Ultimately, the need to find balance between accuracy and efficiency is endemic across most areas of research in computational (bio) mechanics. Researchers who have access to world-class computational resources such as those at LRZ tend to run computationally expensive high-resolution simulations that calculate as many parameters as possible “from scratch.” These simulations can then provide inputs for less computationally demanding simulations, making them more accurate and useful.
In the case of patients hospitalized with respiratory illnesses, every minute counts, and the team wants to use its computational work as the basis from which doctors could make more informed decisions about respirating a patient. Currently, doctors must use their background and training to predict what parameters to use for a ventilator, then modify and adjust on the fly based on whether the oxygen level in the blood is improving.
“In the coming years, we hope that our method can develop into providing a somewhat optimal ventilation strategy for each individual patient,” Wall said. “Doctors primarily base these parameters on the oxygen level in the blood, which is of course very important, but the lung is a very heterogeneous and complex organ, and while you might be getting the patient more oxygen, you could risk damaging the lungs through the ventilation process itself. And doctors currently have no way to see this at the moment. We want to have models available that, with a combination of CT-scan data and recording of patients’ breathing, can provide a suggestion for better ventilation parameters to use for that specific patient.” Wall and his collaborators have spun off this work into a start-up company, Ebenbuild GmbH.
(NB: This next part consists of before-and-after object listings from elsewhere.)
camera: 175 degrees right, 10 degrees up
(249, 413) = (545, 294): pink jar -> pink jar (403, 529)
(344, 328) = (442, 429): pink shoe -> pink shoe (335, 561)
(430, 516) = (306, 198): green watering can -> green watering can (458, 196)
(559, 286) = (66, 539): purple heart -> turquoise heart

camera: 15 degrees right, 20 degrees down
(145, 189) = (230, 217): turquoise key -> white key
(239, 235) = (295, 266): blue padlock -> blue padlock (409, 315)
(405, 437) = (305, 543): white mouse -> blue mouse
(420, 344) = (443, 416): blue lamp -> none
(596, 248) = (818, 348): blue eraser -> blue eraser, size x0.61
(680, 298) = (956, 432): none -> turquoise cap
Part of the success of this plan hinges on the team further optimizing its work on cutting-edge HPC resources. The team’s long-running collaboration with LRZ has not only provided the means to run simulations on a powerful supercomputer, but also resulted in regular exchange about the team’s computational needs more broadly. The team has worked closely with Dr. Momme Allalen, Leader of LRZ’s CFDLab team and user support specialist, as well as LRZ leadership. They have also had access to a variety of testbed systems at LRZ, most recently through its BEAST testbed.
“There are various levels of support we’ve received from LRZ,” Kronbichler said. “We have a lot of interaction with Momme to tune our algorithms for the architecture at hand. When you go to a new machine, you start to see new bottlenecks, and while they were likely already there on the machine before, you don’t notice them until you start leaving a lot of performance on the table. The collaboration with LRZ really helps us, because we have access to not just a single architecture, but multiple architectures.”
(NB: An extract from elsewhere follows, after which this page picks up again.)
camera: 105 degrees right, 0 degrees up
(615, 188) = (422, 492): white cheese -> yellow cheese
Additionally, the team collaborates closely with Prof. Dr. Martin Schulz, who in addition to his role as leading TUM’s Chair of Computer Architecture and Parallel Systems in the Informatics department, also works closely with LRZ and serves on the centre’s Board of Directors. The team works closely with Schulz to explain their hardware and software limitations and requirements, and tries to provide details that can inform future computational investments from the centre.
While the team recognizes that running optimal and fully comprehensive individualized lung simulations is not yet around the corner, it knows that optimizing today’s capabilities while planning improvements based on the promises of tomorrow’s computing resources will ultimately help researchers and patients alike.
Funding for SuperMUC-NG was provided by the Bavarian State Ministry of Science and the Arts and the German Federal Ministry of Education and Research through the Gauss Centre for Supercomputing (GCS).